Dataset entries
=== Section Start ===

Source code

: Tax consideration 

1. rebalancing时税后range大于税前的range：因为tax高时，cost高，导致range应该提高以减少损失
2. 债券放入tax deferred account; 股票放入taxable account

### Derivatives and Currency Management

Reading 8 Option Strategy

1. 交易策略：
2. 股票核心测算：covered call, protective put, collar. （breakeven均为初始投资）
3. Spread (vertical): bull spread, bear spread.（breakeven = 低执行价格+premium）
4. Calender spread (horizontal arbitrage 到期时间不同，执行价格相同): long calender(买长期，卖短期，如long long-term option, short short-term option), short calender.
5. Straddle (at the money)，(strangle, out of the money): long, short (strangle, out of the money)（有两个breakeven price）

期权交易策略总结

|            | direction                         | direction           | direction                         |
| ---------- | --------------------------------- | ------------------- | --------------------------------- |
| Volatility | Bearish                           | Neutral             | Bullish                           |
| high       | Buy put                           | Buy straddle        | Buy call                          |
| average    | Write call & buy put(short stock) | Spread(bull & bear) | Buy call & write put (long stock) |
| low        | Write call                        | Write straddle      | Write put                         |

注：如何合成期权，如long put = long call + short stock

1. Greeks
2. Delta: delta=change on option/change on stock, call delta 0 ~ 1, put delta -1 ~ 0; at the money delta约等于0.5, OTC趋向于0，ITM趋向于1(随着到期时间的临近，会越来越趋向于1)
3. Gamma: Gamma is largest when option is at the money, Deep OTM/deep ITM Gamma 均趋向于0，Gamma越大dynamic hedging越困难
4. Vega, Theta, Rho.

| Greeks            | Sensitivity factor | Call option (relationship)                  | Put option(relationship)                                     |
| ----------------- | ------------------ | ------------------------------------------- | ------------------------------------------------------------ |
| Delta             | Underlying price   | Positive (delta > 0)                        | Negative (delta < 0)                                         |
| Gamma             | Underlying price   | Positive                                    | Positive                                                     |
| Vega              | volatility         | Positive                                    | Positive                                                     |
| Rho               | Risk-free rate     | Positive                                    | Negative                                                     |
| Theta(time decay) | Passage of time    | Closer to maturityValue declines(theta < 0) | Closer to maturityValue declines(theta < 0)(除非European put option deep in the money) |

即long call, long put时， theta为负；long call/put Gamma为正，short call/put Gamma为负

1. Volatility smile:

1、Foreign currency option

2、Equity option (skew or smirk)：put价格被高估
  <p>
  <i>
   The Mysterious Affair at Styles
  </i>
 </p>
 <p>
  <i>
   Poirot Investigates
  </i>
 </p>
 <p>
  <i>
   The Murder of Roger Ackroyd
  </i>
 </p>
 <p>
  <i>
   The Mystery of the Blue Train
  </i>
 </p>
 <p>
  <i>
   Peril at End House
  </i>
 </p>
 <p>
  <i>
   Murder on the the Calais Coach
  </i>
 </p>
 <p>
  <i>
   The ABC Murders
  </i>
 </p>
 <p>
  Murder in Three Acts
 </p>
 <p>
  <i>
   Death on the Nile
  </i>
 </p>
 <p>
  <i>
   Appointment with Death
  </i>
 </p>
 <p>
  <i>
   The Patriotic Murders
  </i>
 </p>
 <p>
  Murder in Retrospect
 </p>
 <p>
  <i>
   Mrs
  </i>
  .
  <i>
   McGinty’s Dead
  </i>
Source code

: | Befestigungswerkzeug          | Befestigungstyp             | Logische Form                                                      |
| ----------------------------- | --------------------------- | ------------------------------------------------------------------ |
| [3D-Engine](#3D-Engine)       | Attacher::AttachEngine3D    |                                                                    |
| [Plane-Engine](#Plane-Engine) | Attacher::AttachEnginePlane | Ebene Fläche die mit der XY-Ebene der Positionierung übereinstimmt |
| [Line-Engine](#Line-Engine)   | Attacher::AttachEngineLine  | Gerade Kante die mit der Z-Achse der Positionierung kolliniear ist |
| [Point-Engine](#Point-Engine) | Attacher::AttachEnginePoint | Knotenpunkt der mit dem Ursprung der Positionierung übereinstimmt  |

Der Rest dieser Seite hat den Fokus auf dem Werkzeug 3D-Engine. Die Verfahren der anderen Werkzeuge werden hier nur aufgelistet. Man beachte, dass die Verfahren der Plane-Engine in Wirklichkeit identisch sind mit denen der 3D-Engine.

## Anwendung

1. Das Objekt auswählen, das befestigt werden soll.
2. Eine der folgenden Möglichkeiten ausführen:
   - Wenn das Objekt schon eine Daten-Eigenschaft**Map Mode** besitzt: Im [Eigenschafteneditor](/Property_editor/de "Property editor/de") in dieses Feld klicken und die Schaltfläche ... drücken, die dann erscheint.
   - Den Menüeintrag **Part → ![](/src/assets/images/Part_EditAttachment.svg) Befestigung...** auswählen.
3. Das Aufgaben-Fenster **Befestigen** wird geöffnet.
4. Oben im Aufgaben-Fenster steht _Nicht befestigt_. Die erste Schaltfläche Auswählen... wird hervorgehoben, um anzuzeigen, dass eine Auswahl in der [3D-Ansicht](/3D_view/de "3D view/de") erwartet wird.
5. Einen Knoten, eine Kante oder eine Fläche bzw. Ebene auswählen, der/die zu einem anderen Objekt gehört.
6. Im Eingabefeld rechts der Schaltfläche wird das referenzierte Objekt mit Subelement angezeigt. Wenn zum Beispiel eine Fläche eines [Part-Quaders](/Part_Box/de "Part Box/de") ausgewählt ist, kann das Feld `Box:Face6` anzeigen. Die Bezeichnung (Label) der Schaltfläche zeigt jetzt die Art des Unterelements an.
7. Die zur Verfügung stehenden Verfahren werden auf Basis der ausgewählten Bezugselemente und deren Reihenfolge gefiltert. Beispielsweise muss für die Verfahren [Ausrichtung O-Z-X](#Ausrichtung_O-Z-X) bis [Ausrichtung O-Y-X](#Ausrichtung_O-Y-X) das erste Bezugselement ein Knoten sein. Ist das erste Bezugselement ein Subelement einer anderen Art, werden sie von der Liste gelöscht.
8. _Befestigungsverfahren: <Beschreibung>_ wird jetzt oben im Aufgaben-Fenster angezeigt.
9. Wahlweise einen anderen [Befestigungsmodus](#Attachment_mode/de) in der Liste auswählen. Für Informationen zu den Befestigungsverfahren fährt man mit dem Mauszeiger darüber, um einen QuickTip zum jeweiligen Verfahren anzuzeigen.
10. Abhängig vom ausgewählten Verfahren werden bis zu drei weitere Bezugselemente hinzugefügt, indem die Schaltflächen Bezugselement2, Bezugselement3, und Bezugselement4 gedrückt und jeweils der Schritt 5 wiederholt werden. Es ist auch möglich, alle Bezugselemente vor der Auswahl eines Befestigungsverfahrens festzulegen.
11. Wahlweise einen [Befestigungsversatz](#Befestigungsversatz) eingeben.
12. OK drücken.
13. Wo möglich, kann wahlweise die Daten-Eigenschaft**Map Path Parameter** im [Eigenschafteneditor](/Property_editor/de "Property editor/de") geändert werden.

=== Section End ===

## WORK TASK
Transcribe all the data word for word, as it appears above.

## REPLY TO THE TASK
Source code

: Tax consideration 

1. rebalancing时税后range大于税前的range：因为tax高时，cost高，导致range应该提高以减少损失
2. 债券放入tax deferred account; 股票放入taxable account

### Derivatives and Currency Management

Reading 8 Option Strategy

1. 交易策略：
2. 股票核心测算：covered call, protective put, collar. （breakeven均为初始投资）
3. Spread (vertical): bull spread, bear spread.（breakeven = 低执行价格+premium）
4. Calender spread (horizontal arbitrage 到期时间不同，执行价格相同): long calender(买长期，卖短期，如long long-term option, short short-term option), short calender.
5. Straddle (at the money)，(strangle, out of the money): long, short (strangle, out of the money)（有两个breakeven price）

期权交易策略总结

|            | direction                         | direction           | direction                         |
| ---------- | --------------------------------- | ------------------- | --------------------------------- |
| Volatility | Bearish                           | Neutral             | Bullish                           |
| high       | Buy put                           | Buy straddle        | Buy call                          |
| average    | Write call & buy put(short stock) | Spread(bull & bear) | Buy call & write put (long stock) |
| low        | Write call                        | Write straddle      | Write put                         |

注：如何合成期权，如long put = long call + short stock

1. Greeks
2. Delta: delta=change on option/change on stock, call delta 0 ~ 1, put delta -1 ~ 0; at the money delta约等于0.5, OTC趋向于0，ITM趋向于1(随着到期时间的临近，会越来越趋向于1)
3. Gamma: Gamma is largest when option is at the money, Deep OTM/deep ITM Gamma 均趋向于0，Gamma越大dynamic hedging越困难
4. Vega, Theta, Rho.

| Greeks            | Sensitivity factor | Call option (relationship)                  | Put option(relationship)                                     |
| ----------------- | ------------------ | ------------------------------------------- | ------------------------------------------------------------ |
| Delta             | Underlying price   | Positive (delta > 0)                        | Negative (delta < 0)                                         |
| Gamma             | Underlying price   | Positive                                    | Positive                                                     |
| Vega              | volatility         | Positive                                    | Positive                                                     |
| Rho               | Risk-free rate     | Positive                                    | Negative                                                     |
| Theta(time decay) | Passage of time    | Closer to maturityValue declines(theta < 0) | Closer to maturityValue declines(theta < 0)(除非European put option deep in the money) |

即long call, long put时， theta为负；long call/put Gamma为正，short call/put Gamma为负

1. Volatility smile:

1、Foreign currency option

2、Equity option (skew or smirk)：put价格被高估
  <p>
  <i>
   The Mysterious Affair at Styles
  </i>
 </p>
 <p>
  <i>
   Poirot Investigates
  </i>
 </p>
 <p>
  <i>
   The Murder of Roger Ackroyd
  </i>
 </p>
 <p>
  <i>
   The Mystery of the Blue Train
  </i>
 </p>
 <p>
  <i>
   Peril at End House
  </i>
 </p>
 <p>
  <i>
   Murder on the the Calais Coach
  </i>
 </p>
 <p>
  <i>
   The ABC Murders
  </i>
 </p>
 <p>
  Murder in Three Acts
 </p>
 <p>
  <i>
   Death on the Nile
  </i>
 </p>
 <p>
  <i>
   Appointment with Death
  </i>
 </p>
 <p>
  <i>
   The Patriotic Murders
  </i>
 </p>
 <p>
  Murder in Retrospect
 </p>
 <p>
  <i>
   Mrs
  </i>
  .
  <i>
   McGinty’s Dead
  </i>
Source code

: | Befestigungswerkzeug          | Befestigungstyp             | Logische Form                                                      |
| ----------------------------- | --------------------------- | ------------------------------------------------------------------ |
| [3D-Engine](#3D-Engine)       | Attacher::AttachEngine3D    |                                                                    |
| [Plane-Engine](#Plane-Engine) | Attacher::AttachEnginePlane | Ebene Fläche die mit der XY-Ebene der Positionierung übereinstimmt |
| [Line-Engine](#Line-Engine)   | Attacher::AttachEngineLine  | Gerade Kante die mit der Z-Achse der Positionierung kolliniear ist |
| [Point-Engine](#Point-Engine) | Attacher::AttachEnginePoint | Knotenpunkt der mit dem Ursprung der Positionierung übereinstimmt  |

Der Rest dieser Seite hat den Fokus auf dem Werkzeug 3D-Engine. Die Verfahren der anderen Werkzeuge werden hier nur aufgelistet. Man beachte, dass die Verfahren der Plane-Engine in Wirklichkeit identisch sind mit denen der 3D-Engine.

## Anwendung

1. Das Objekt auswählen, das befestigt werden soll.
2. Eine der folgenden Möglichkeiten ausführen:
   - Wenn das Objekt schon eine Daten-Eigenschaft**Map Mode** besitzt: Im [Eigenschafteneditor](/Property_editor/de "Property editor/de") in dieses Feld klicken und die Schaltfläche ... drücken, die dann erscheint.
   - Den Menüeintrag **Part → ![](/src/assets/images/Part_EditAttachment.svg) Befestigung...** auswählen.
3. Das Aufgaben-Fenster **Befestigen** wird geöffnet.
4. Oben im Aufgaben-Fenster steht _Nicht befestigt_. Die erste Schaltfläche Auswählen... wird hervorgehoben, um anzuzeigen, dass eine Auswahl in der [3D-Ansicht](/3D_view/de "3D view/de") erwartet wird.
5. Einen Knoten, eine Kante oder eine Fläche bzw. Ebene auswählen, der/die zu einem anderen Objekt gehört.
6. Im Eingabefeld rechts der Schaltfläche wird das referenzierte Objekt mit Subelement angezeigt. Wenn zum Beispiel eine Fläche eines [Part-Quaders](/Part_Box/de "Part Box/de") ausgewählt ist, kann das Feld `Box:Face6` anzeigen. Die Bezeichnung (Label) der Schaltfläche zeigt jetzt die Art des Unterelements an.
7. Die zur Verfügung stehenden Verfahren werden auf Basis der ausgewählten Bezugselemente und deren Reihenfolge gefiltert. Beispielsweise muss für die Verfahren [Ausrichtung O-Z-X](#Ausrichtung_O-Z-X) bis [Ausrichtung O-Y-X](#Ausrichtung_O-Y-X) das erste Bezugselement ein Knoten sein. Ist das erste Bezugselement ein Subelement einer anderen Art, werden sie von der Liste gelöscht.
8. _Befestigungsverfahren: <Beschreibung>_ wird jetzt oben im Aufgaben-Fenster angezeigt.
9. Wahlweise einen anderen [Befestigungsmodus](#Attachment_mode/de) in der Liste auswählen. Für Informationen zu den Befestigungsverfahren fährt man mit dem Mauszeiger darüber, um einen QuickTip zum jeweiligen Verfahren anzuzeigen.
10. Abhängig vom ausgewählten Verfahren werden bis zu drei weitere Bezugselemente hinzugefügt, indem die Schaltflächen Bezugselement2, Bezugselement3, und Bezugselement4 gedrückt und jeweils der Schritt 5 wiederholt werden. Es ist auch möglich, alle Bezugselemente vor der Auswahl eines Befestigungsverfahrens festzulegen.
11. Wahlweise einen [Befestigungsversatz](#Befestigungsversatz) eingeben.
12. OK drücken.
13. Wo möglich, kann wahlweise die Daten-Eigenschaft**Map Path Parameter** im [Eigenschafteneditor](/Property_editor/de "Property editor/de") geändert werden.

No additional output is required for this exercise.